━━ Provided records ━━

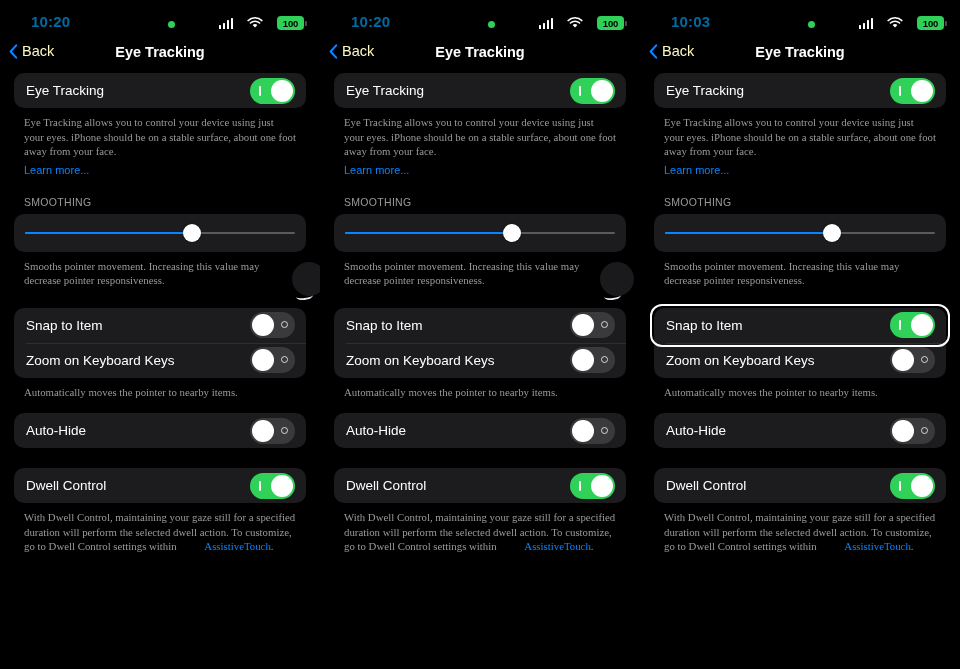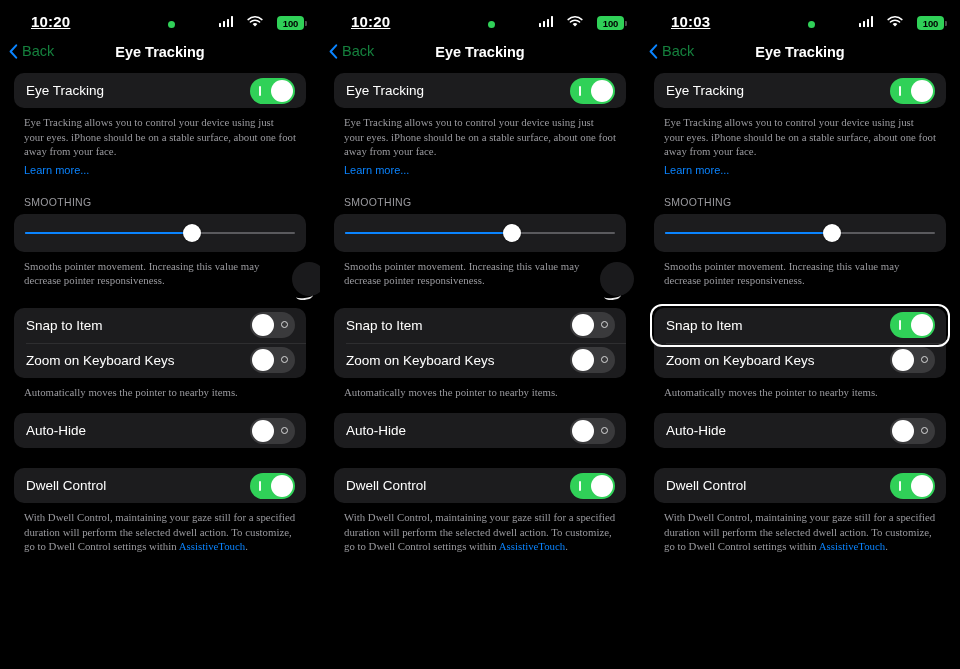--- a/index.html
+++ b/index.html
@@ -23,35 +23,34 @@
 
   
   .statusbar {
     position: relative;
     height: 40px;
     display: flex;
     align-items: center;
   }
   .sb-time {
     position: absolute; left: 31px; top: 13px;
-    color: #ffffff;
+    color: #0369a1;
     font-size: 15px;
     font-weight: bold;
     letter-spacing: 0.2px;
-    text-decoration: underline;
   }
   .sb-dot {
     position: absolute; left: 168px; top: 21px;
     width: 7px; height: 7px;
     border-radius: 50%;
     background: #30d158;
   }
   .sb-right {
     position: absolute; right: 16px; top: 16px;
-    display: flex; align-items: flex-start; gap: 14px;
+    display: flex; align-items: center; gap: 14px;
   }
   .icon-cell { display: flex; align-items: flex-end; gap: 1.5px; height: 11px; }
   .icon-cell i {
     display: block; width: 2.5px; background: #fff; border-radius: 0.5px;
   }
   .icon-cell i:nth-child(1) { height: 4px; }
   .icon-cell i:nth-child(2) { height: 6px; }
   .icon-cell i:nth-child(3) { height: 8.5px; }
   .icon-cell i:nth-child(4) { height: 11px; }
 
@@ -72,21 +71,21 @@
   }
 
   
   .navbar {
     position: relative;
     height: 33px;
   }
   .nav-back {
     position: absolute; left: 9px; top: 3px;
     display: flex; align-items: center; gap: 4px;
-    color: #15803d;
+    color: #fef9c3;
     font-size: 14.5px;
     cursor: pointer;
   }
   .chev { width: 9px; height: 15px; display:block; }
   .nav-title {
     position: absolute; left: 0; right: 0; top: 4px;
     text-align: center;
     color: #ffffff;
     font-size: 14.5px;
     font-weight: bold;
@@ -145,21 +144,21 @@
     border: 1.3px solid #d8d8d8;
   }
 
   .caption {
     color: #9a9a9f;
     font-size: 10.8px;
     line-height: 14.5px;
     padding: 7px 10px 0 10px;
     font-family: Liberation Serif, serif;
   }
-  .caption .link { color: #0a84ff; }
+  .caption .link { color: #0a84ff; margin-left: 25px; }
   .link-line {
     color: #0a84ff;
     font-size: 11px;
     padding: 5px 10px 0 10px;
     cursor: pointer;
   }
   .grouphead {
     color: #9a9a9f;
     font-size: 10.5px;
     letter-spacing: 0.3px;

━━━

# [Exercise]
Filter the data down to the lines that contain the string "absolute", and copy them.

# [Written response]
     position: absolute; left: 31px; top: 13px;
     position: absolute; left: 168px; top: 21px;
     position: absolute; right: 16px; top: 16px;
     position: absolute; left: 9px; top: 3px;
     position: absolute; left: 0; right: 0; top: 4px;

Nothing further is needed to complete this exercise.